SuaraSoreang.id - Seorang warga negara asing asal india Asib Ali Bhore, pria berumur 32 tahun itu nekat terbang ke Sulawesi untuk melamar sang kekasih berinisial SK di Kabupaten Wajo.
Namun lamaran tersebut ditolak, disebabkan sang kekasih mengakui telah dijodohkan dan dilamar oleh pria lain.
Asib Ali mendatangi rumah kekasihnya di Desa Rumpia Kecamatan Majoleng Wajo, namun Asib harus menerima kenyataan bahwa hubungannya dengan sang kekasih tidak bisa berlanjut ke jenjang pernikahan seperti yang diharapkan.
Dilansir dari unggahan video @rendyharpy dan Kasat Intel Polres Wajo menjelaskan beberapa Fakta mengenai Asmara Pria India dan Gadis Wajo tersebut.
Asib Ali dan SK masih berstatus pacaran, keduanya menjalin hubungan pacaran virtual di sosial media.

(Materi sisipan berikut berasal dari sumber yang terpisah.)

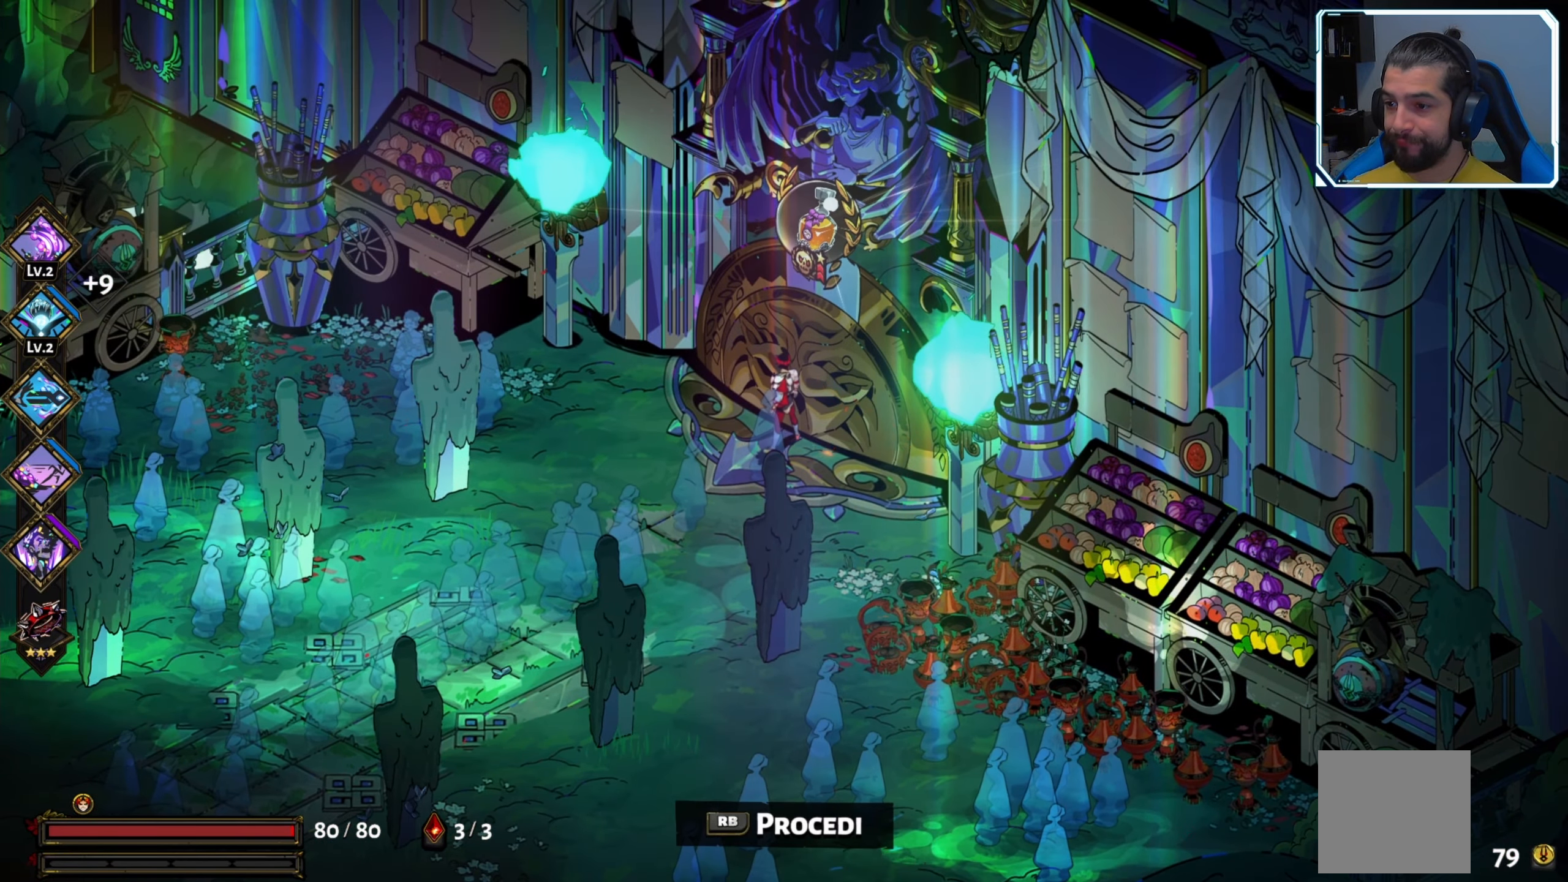
{"buttons": [], "left_stick": "center", "right_stick": "center", "events": []}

Keduanya mengakui berkomunikasi melalui media whatsapp, selama berpacaran Asib Ali pernah mengirimkan sejumlah uang kepada SK.
Kedatangan Asib Ali ke Indonesia juga atas permintaan dari SK kekasihnya, selama berpacaran Asib Ali sudah mengirimkan uang sebanyak 9 juta.
Fakta lainnya, Gadis Wajo tersebut dijodohkan dengan pria lain, SK sudah mengutarakan kepada orang tuanya bahwa ia sudah memiliki kekasih asal India, namun tak mendapat restu dari kedua orang tuanya, sehingga orang tua SK menjodohkan dengan kerabatnya sendiri yang berprofesi sebagai Imam Masjid di Palu.
SK sempat mau kabur bersama Asib Ali usai dijodohkan oleh orang tuanya, namun upaya SK sia-sia karena Asib kala itu tak kunjung datang dari India.
Saat itu, Sk menunggu kedatangan Asib Ali di Makassar selama 10 hari, namun Asib Ali tak kunjung datang, karena kehabisan biaya di Makassar dan ungkap nyaris diperkosa, hal tersebut yang menyebabkan SK merasa ragu dan bingung terhadap keseriusan Asib Ali karena merasa ditelantarkan.
Setelah Sk kembali ke Wajo, barulah Asib Ali datang kerumahnya dengan niat untuk melamar, namun saat itu SK tak bisa lagi berbuat banyak karena lamaran tersebut ditolak oleh orang tuanya.
Orang tua Sk melarang karena keluarga mereka keturunan Syekh dan SK sendiri adalah seorang wanita yang sehari-harinya menggunakan cadar.
Asib Ali sempat menangis karena lamarannya ditolak, Asib Ali ngotot untuk menikahi SK, dia menangis saat Polres Wajo mencoba melakukan mediasi.
Asib Ali berprofesi sebagai Desainer baju dan bekerja di Arab Saudi, dia datang ke Indonesia hanya untuk melamar sang kekasih di Wajo.
Dilansir dari acara Talkshow Pagi Pagi Ambyar Asib Ali juga menuturkan bahwa ia bertemu dengan Sk di Grup Hijrah.